● Request
Transcribe every entry exactly; the images stay out.

● Data supplied
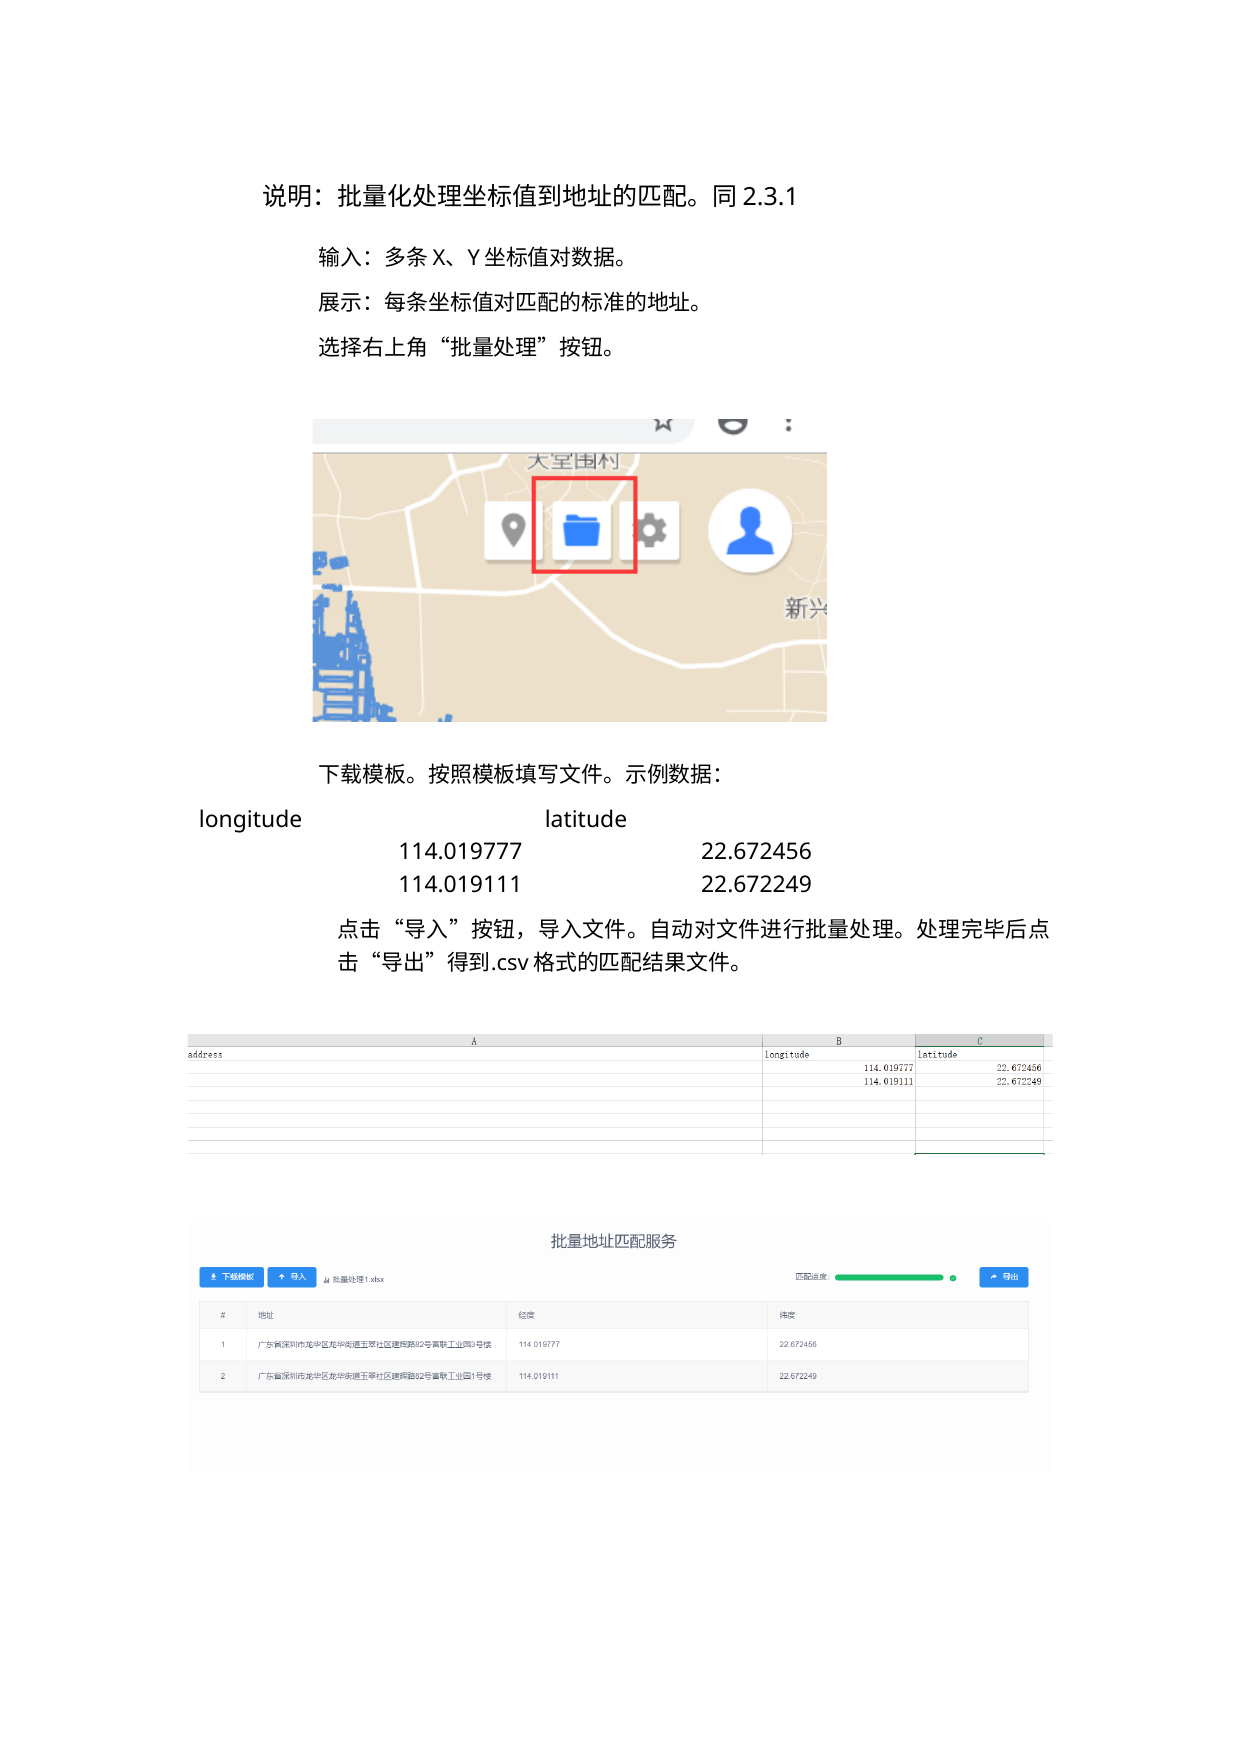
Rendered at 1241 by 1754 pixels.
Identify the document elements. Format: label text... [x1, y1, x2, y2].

table_cell 22.672249 [533, 867, 823, 899]
text 下载模板。按照模板填写文件。示例数据： [187, 757, 1053, 789]
table_cell 22.672456 [533, 835, 823, 867]
picture [187, 1034, 1053, 1155]
list 点击“导入”按钮，导入文件。自动对文件进行批量处理。处理完毕后点击“导出”得到.csv格式的匹配结果文件。 [337, 912, 1053, 977]
table_header longitude [188, 802, 533, 834]
table_cell 114.019777 [188, 835, 533, 867]
text 选择右上角“批量处理”按钮。 [187, 329, 1053, 362]
text 输入：多条X、Y坐标值对数据。 [187, 239, 1053, 272]
table_cell 114.019111 [188, 867, 533, 899]
text 展示：每条坐标值对匹配的标准的地址。 [187, 284, 1053, 317]
table_header latitude [533, 802, 823, 834]
picture [312, 419, 827, 722]
text 说明：批量化处理坐标值到地址的匹配。同2.3.1 [187, 162, 1053, 227]
picture [187, 1222, 1053, 1473]
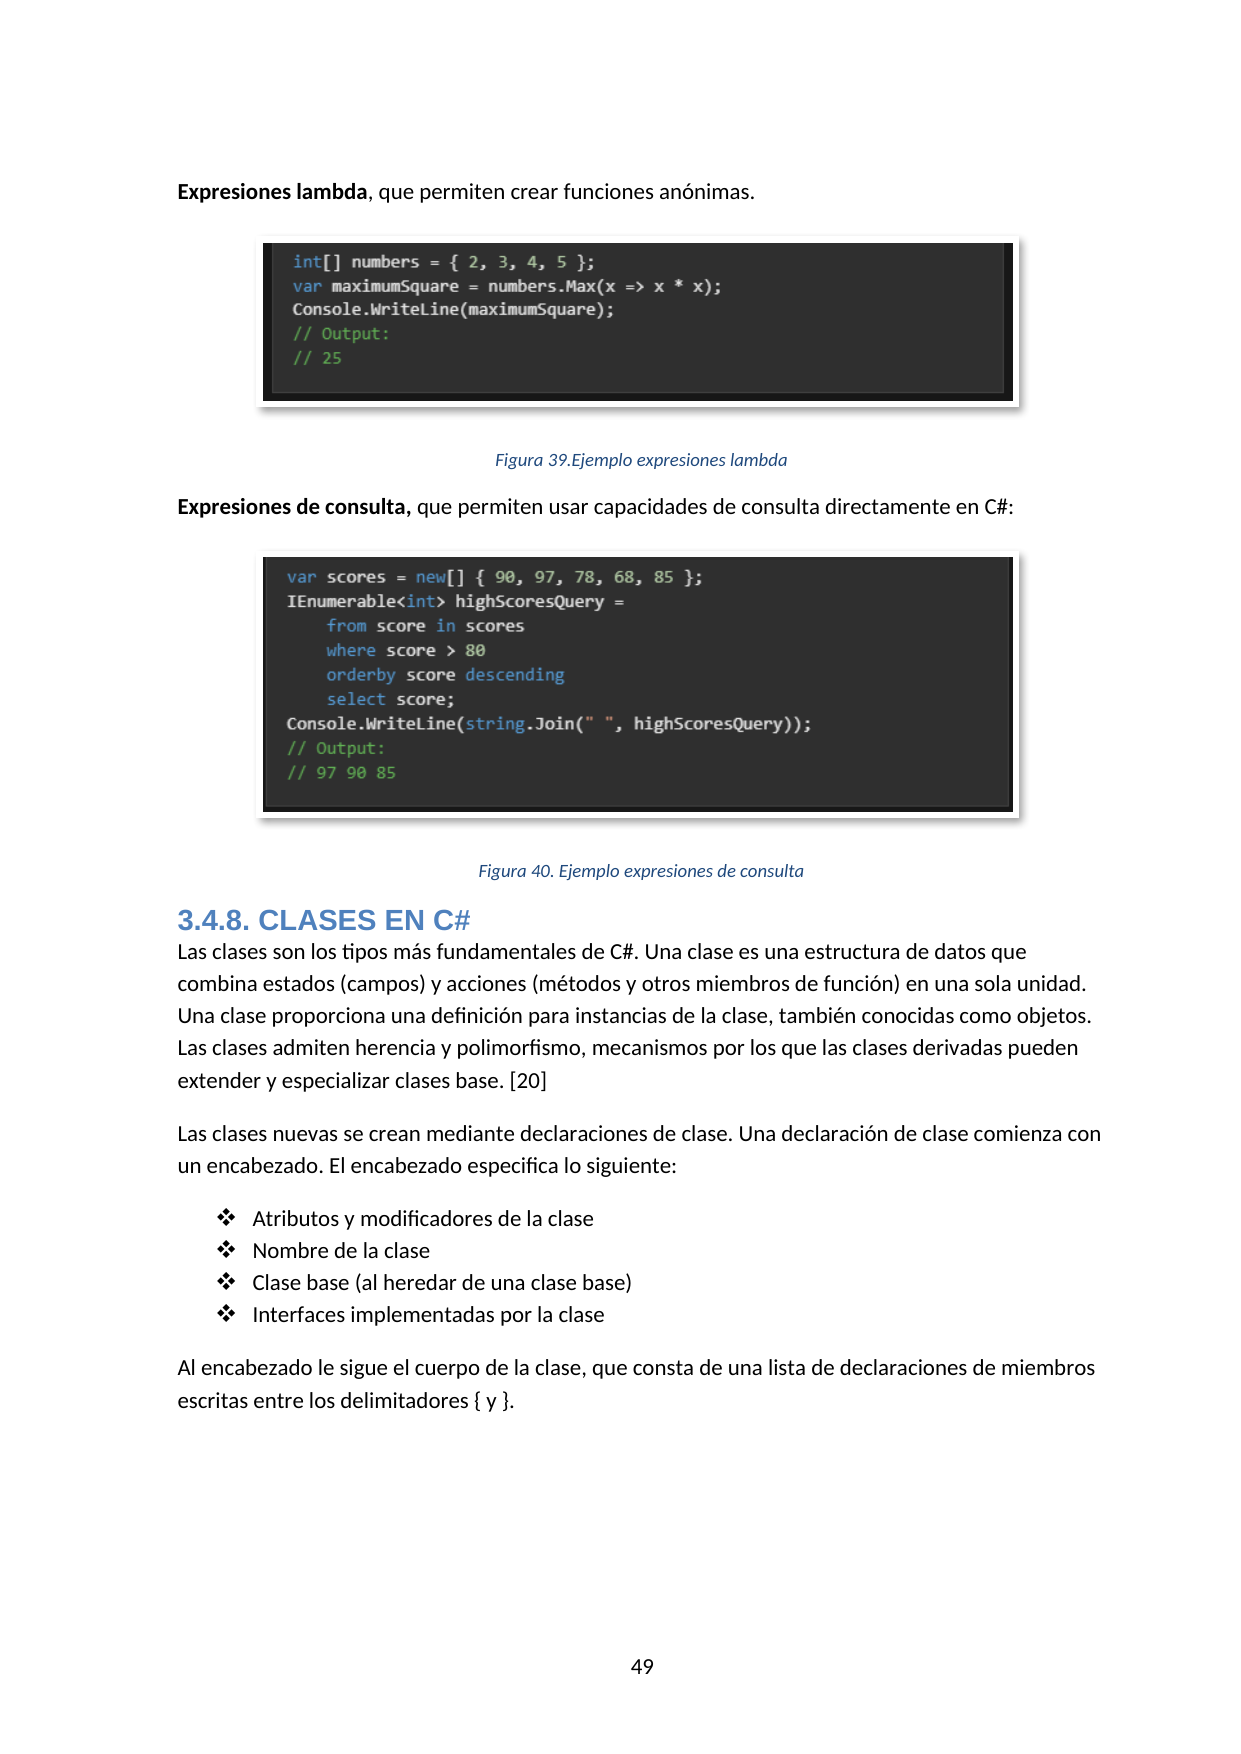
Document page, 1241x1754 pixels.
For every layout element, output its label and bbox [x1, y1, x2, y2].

picture [263, 243, 1013, 401]
picture [263, 557, 1013, 812]
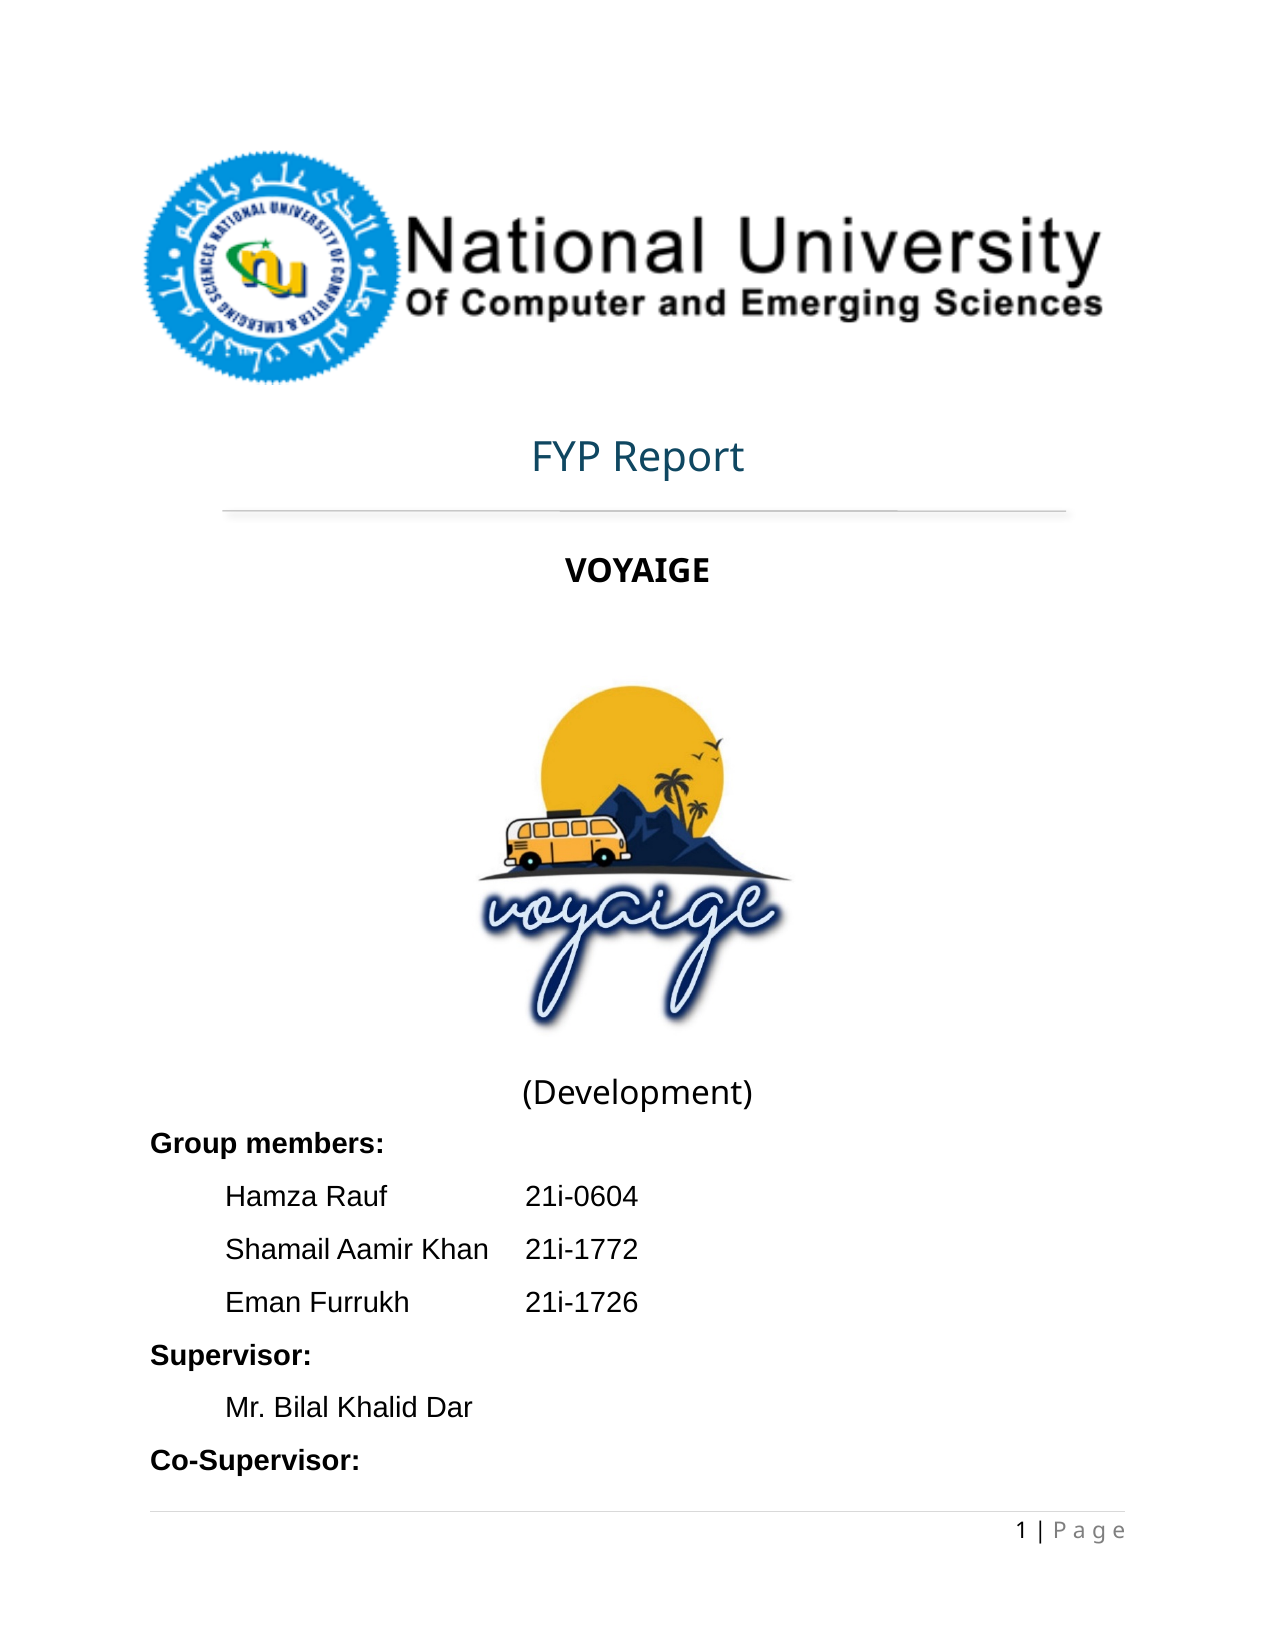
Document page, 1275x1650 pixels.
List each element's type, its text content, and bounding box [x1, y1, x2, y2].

text Eman Furrukh 21i-1726 [225, 1285, 1125, 1318]
text Group members: [150, 1126, 1125, 1160]
picture [140, 150, 1135, 385]
text Supervisor: [150, 1338, 1125, 1371]
subtitle (Development) [150, 612, 1125, 1114]
picture [428, 653, 848, 1046]
text Mr. Bilal Khalid Dar [150, 1391, 1125, 1424]
text Hamza Rauf 21i-0604 [225, 1179, 1125, 1213]
text Shamail Aamir Khan 21i-1772 [225, 1232, 1125, 1266]
subtitle FYP Report [150, 385, 1125, 483]
subtitle VOYAIGE [150, 547, 1125, 592]
text Co-Supervisor: [150, 1443, 1125, 1477]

● Answer to the problem
Rendered at 1241 by 1754 pixels.
Identify the document elements. Format: label text... [x1, y1, x2, y2].

table_cell 22.672249 [533, 867, 823, 899]
text 下载模板。按照模板填写文件。示例数据： [187, 757, 1053, 789]
table_cell 22.672456 [533, 835, 823, 867]
picture [187, 1034, 1053, 1155]
list 点击“导入”按钮，导入文件。自动对文件进行批量处理。处理完毕后点击“导出”得到.csv格式的匹配结果文件。 [337, 912, 1053, 977]
table_header longitude [188, 802, 533, 834]
table_cell 114.019777 [188, 835, 533, 867]
text 选择右上角“批量处理”按钮。 [187, 329, 1053, 362]
text 输入：多条X、Y坐标值对数据。 [187, 239, 1053, 272]
table_cell 114.019111 [188, 867, 533, 899]
text 展示：每条坐标值对匹配的标准的地址。 [187, 284, 1053, 317]
table_header latitude [533, 802, 823, 834]
picture [312, 419, 827, 722]
text 说明：批量化处理坐标值到地址的匹配。同2.3.1 [187, 162, 1053, 227]
picture [187, 1222, 1053, 1473]
Document page, 1241x1754 pixels.
For every layout element, output its label and bbox [x1, y1, x2, y2].

picture [263, 243, 1013, 401]
picture [263, 557, 1013, 812]
Document page, 1275x1650 pixels.
List each element's type, its text content, and bounding box [x1, y1, x2, y2].

text Eman Furrukh 21i-1726 [225, 1285, 1125, 1318]
text Group members: [150, 1126, 1125, 1160]
picture [140, 150, 1135, 385]
text Supervisor: [150, 1338, 1125, 1371]
subtitle (Development) [150, 612, 1125, 1114]
picture [428, 653, 848, 1046]
text Mr. Bilal Khalid Dar [150, 1391, 1125, 1424]
text Hamza Rauf 21i-0604 [225, 1179, 1125, 1213]
text Shamail Aamir Khan 21i-1772 [225, 1232, 1125, 1266]
subtitle FYP Report [150, 385, 1125, 483]
subtitle VOYAIGE [150, 547, 1125, 592]
text Co-Supervisor: [150, 1443, 1125, 1477]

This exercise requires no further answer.